Chapter 1 Vastness Is Our Home Sometimes I go about pitying myself, when all the while I am being carried by great winds across the sky. --OJIBWA SAYING We are being carried on a luminous star, sharing in the dance of life with seven billion beings like us. Vastness is our home. When we recognize the spaciousness that is our universe, around us and within us, the door of freedom opens. Worries and conflicts fall into perspective, emotions are held with ease, and we act amid troubles of the world with peace and dignity. The Dance of Life Whitney was caught in midlife troubles. Her mother was scheduled for hip surgery, and her father was suffering from early-stage Alzheimer's. She wanted her parents to continue living in their home in Illinois, but their disabilities made independent living challenging.

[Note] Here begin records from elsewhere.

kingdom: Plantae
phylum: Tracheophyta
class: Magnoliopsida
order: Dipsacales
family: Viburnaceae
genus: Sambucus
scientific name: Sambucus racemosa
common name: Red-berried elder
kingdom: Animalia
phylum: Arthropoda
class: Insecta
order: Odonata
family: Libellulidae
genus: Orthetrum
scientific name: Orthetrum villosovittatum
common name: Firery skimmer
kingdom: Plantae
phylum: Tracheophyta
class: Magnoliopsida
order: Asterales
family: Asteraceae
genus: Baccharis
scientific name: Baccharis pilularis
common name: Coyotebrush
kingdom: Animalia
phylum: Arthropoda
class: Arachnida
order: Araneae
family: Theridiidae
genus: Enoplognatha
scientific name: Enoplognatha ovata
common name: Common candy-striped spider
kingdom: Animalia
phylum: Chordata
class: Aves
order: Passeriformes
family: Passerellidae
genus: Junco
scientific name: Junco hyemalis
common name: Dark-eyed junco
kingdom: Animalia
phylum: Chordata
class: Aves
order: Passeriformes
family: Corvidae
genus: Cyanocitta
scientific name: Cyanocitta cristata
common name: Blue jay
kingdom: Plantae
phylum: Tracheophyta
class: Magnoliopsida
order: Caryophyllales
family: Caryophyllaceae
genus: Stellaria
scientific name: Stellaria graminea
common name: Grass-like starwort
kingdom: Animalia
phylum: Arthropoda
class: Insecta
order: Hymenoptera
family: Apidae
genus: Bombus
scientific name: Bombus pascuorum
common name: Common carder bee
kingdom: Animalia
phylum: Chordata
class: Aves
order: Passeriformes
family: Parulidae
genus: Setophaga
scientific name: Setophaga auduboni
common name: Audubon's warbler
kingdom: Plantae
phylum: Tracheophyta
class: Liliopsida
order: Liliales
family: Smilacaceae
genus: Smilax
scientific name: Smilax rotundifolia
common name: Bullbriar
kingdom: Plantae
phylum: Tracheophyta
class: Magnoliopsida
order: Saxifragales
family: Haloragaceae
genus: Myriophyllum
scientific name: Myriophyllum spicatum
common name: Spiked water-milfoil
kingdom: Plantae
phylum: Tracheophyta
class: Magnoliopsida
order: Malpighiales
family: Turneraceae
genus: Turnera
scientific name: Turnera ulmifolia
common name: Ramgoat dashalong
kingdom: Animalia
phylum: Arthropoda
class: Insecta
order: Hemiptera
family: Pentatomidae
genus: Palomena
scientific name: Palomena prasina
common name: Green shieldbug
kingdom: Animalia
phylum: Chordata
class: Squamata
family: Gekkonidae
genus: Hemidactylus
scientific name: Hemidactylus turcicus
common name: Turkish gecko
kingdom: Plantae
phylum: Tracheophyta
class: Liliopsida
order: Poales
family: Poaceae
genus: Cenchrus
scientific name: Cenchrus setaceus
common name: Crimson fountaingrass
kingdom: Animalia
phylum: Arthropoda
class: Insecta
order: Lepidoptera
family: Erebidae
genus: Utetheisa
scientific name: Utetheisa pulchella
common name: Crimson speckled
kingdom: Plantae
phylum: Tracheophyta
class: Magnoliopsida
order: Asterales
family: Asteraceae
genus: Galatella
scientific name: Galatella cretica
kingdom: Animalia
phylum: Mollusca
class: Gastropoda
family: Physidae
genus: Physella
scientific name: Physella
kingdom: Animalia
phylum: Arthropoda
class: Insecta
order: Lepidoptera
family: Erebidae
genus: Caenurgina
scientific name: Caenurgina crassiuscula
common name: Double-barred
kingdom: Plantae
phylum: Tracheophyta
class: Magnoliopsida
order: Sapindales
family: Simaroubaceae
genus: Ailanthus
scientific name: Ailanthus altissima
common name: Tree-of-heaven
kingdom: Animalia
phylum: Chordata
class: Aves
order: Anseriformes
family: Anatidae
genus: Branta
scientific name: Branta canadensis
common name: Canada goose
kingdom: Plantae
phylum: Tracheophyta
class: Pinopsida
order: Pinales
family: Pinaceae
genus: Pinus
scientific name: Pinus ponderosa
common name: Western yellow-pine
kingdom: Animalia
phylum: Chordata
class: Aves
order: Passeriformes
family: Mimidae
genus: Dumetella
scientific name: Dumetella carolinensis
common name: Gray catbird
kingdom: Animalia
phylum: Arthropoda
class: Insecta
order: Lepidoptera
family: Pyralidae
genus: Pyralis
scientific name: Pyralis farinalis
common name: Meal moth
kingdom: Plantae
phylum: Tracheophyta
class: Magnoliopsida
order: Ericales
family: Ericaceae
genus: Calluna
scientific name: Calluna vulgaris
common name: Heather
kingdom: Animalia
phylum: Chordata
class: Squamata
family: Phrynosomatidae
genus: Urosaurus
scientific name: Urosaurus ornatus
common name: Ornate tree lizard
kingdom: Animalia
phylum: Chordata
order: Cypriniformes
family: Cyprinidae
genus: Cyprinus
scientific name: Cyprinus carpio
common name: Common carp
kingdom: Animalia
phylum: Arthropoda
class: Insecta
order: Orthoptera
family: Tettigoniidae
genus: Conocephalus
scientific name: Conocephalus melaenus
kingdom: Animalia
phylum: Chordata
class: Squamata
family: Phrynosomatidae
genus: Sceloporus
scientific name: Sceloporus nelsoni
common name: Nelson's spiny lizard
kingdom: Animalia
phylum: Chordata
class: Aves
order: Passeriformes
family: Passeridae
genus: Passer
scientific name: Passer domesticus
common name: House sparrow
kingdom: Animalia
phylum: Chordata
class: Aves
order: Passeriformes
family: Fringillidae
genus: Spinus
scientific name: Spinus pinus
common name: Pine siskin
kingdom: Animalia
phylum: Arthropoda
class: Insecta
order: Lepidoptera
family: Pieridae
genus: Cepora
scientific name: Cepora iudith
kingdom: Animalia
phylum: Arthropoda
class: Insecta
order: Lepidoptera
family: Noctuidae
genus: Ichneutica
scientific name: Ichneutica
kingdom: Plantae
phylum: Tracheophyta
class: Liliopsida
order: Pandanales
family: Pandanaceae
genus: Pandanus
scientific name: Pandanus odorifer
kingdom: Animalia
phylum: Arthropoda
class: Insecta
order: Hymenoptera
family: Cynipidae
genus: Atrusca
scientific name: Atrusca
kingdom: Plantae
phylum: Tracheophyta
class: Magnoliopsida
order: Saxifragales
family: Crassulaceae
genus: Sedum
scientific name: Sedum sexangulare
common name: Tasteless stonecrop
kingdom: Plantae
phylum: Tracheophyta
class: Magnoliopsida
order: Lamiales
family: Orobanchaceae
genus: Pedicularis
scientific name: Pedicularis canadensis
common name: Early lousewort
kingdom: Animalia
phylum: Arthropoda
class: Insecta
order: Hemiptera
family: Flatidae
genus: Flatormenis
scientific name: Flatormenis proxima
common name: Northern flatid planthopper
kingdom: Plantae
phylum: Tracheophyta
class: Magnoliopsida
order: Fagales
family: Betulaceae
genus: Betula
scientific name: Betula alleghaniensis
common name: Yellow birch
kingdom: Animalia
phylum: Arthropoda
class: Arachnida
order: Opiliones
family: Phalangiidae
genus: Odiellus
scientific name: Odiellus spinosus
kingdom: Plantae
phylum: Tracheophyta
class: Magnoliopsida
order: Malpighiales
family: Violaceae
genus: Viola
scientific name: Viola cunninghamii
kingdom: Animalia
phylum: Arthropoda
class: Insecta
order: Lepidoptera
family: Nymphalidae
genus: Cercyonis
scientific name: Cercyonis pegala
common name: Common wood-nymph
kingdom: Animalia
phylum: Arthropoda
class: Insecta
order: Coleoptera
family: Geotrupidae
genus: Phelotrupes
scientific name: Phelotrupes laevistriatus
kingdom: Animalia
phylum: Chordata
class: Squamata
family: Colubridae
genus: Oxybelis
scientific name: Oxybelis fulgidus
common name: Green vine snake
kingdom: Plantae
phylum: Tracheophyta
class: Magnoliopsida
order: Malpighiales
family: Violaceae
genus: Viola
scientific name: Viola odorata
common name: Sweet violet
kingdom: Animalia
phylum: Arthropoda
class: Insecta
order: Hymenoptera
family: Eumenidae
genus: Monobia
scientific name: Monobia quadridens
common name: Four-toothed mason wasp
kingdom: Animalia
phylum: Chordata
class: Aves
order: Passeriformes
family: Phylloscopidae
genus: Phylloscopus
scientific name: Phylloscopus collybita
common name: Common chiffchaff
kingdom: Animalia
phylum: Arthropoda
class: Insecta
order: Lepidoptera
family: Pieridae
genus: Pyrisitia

Whitney's brother in St. Louis was not involved and wanted his sister to "take care of it." So, Whitney took a month's leave from work and went to her parents' home to help. When she arrived, the house was in shambles. Her mom needed time to heal from the surgery, and her father was unable to care for himself. They could not afford round-the-clock care, and it was clear they would have to move. Whitney took a walk up a hillside she'd known since childhood. She didn't want to lose the family home; she wanted her parents to stay there until the end--and she didn't want to lose her parents.
She wept as she walked, but when she reached the top of the hill, she sat quietly, calmed herself, and looked across the vast midwestern fields stretching to the horizon. The sky was filled with cumulus clouds bringing shade to the many small houses clustered at the edge of town and beyond. Facing this unbounded vastness, she suddenly felt less alone. She could sense how everything has its rhythm--arriving and departing, flourishing and struggling, coming into being and fading away. How many people , she wondered, are in the same predicament we are in right now? As she breathed with more ease, her mind opened further. I am not the only person with aging parents. It is part of the human journey. And as the space within her opened, she felt more trust.
We can all see this way. We can gain a broader perspective. With a spacious heart, we can remember the bigger picture. Even when illness strikes, a parent is dying, or any other form of loss is upon us, we can recognize that it's a part of life's seasons. What would it feel like to love the whole kit and caboodle--to make our love bigger than our sorrows? Among the multitudes of humans, many are experiencing loss and change. Many need renewal. And still the world keeps turning, farmers growing food, markets trading, musicians playing. We live in the midst of a great and ever-changing paradox.
Breathe. Relax. Live each day one at a time.